WORK REQUEST: Repeat every one of the entries below word for word, changing nothing.

=== STORED DATA ===

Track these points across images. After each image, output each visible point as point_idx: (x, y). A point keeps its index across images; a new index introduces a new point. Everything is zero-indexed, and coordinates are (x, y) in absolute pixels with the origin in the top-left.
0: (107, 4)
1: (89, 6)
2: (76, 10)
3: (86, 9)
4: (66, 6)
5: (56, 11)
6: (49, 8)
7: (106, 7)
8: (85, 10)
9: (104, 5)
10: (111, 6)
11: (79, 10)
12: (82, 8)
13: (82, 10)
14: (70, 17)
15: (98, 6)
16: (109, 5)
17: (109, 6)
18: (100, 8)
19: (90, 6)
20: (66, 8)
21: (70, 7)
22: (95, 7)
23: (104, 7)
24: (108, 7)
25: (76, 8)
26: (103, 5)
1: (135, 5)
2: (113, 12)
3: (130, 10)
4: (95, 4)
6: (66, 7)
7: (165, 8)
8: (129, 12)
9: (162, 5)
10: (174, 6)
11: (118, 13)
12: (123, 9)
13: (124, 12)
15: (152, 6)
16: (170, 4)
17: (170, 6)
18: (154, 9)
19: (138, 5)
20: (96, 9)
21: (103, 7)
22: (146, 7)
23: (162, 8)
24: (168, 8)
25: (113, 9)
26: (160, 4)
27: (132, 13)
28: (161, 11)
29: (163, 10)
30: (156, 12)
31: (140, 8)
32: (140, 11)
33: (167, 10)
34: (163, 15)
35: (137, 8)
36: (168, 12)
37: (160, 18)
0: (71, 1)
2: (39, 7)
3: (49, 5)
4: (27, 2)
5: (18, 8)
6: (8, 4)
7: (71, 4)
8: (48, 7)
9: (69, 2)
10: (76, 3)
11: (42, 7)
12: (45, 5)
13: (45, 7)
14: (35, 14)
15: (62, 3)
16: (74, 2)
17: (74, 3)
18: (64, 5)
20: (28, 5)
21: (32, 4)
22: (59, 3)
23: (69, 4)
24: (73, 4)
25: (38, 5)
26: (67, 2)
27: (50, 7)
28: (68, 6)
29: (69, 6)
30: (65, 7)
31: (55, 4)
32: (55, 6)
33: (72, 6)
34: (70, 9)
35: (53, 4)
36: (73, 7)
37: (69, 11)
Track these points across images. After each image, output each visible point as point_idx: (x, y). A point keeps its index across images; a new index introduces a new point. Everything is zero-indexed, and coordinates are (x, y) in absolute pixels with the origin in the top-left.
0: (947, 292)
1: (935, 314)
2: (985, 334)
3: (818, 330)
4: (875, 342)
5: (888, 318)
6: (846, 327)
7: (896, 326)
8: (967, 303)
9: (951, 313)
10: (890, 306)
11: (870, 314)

===

PROBLEM SOLUTION:
Track these points across images. After each image, output each visible point as point_idx: (x, y). A point keeps its index across images; a new index introduces a new point. Everything is zero-indexed, and coordinates are (x, y) in absolute pixels with the origin in the top-left.
0: (107, 4)
1: (89, 6)
2: (76, 10)
3: (86, 9)
4: (66, 6)
5: (56, 11)
6: (49, 8)
7: (106, 7)
8: (85, 10)
9: (104, 5)
10: (111, 6)
11: (79, 10)
12: (82, 8)
13: (82, 10)
14: (70, 17)
15: (98, 6)
16: (109, 5)
17: (109, 6)
18: (100, 8)
19: (90, 6)
20: (66, 8)
21: (70, 7)
22: (95, 7)
23: (104, 7)
24: (108, 7)
25: (76, 8)
26: (103, 5)
1: (135, 5)
2: (113, 12)
3: (130, 10)
4: (95, 4)
6: (66, 7)
7: (165, 8)
8: (129, 12)
9: (162, 5)
10: (174, 6)
11: (118, 13)
12: (123, 9)
13: (124, 12)
15: (152, 6)
16: (170, 4)
17: (170, 6)
18: (154, 9)
19: (138, 5)
20: (96, 9)
21: (103, 7)
22: (146, 7)
23: (162, 8)
24: (168, 8)
25: (113, 9)
26: (160, 4)
27: (132, 13)
28: (161, 11)
29: (163, 10)
30: (156, 12)
31: (140, 8)
32: (140, 11)
33: (167, 10)
34: (163, 15)
35: (137, 8)
36: (168, 12)
37: (160, 18)
0: (71, 1)
2: (39, 7)
3: (49, 5)
4: (27, 2)
5: (18, 8)
6: (8, 4)
7: (71, 4)
8: (48, 7)
9: (69, 2)
10: (76, 3)
11: (42, 7)
12: (45, 5)
13: (45, 7)
14: (35, 14)
15: (62, 3)
16: (74, 2)
17: (74, 3)
18: (64, 5)
20: (28, 5)
21: (32, 4)
22: (59, 3)
23: (69, 4)
24: (73, 4)
25: (38, 5)
26: (67, 2)
27: (50, 7)
28: (68, 6)
29: (69, 6)
30: (65, 7)
31: (55, 4)
32: (55, 6)
33: (72, 6)
34: (70, 9)
35: (53, 4)
36: (73, 7)
37: (69, 11)
Track these points across images. After each image, output each visible point as point_idx: (x, y). A point keeps its index across images; a new index introduces a new point. Everything is zero-indexed, and coordinates are (x, y) in absolute pixels with the origin in the top-left.
0: (947, 292)
1: (935, 314)
2: (985, 334)
3: (818, 330)
4: (875, 342)
5: (888, 318)
6: (846, 327)
7: (896, 326)
8: (967, 303)
9: (951, 313)
10: (890, 306)
11: (870, 314)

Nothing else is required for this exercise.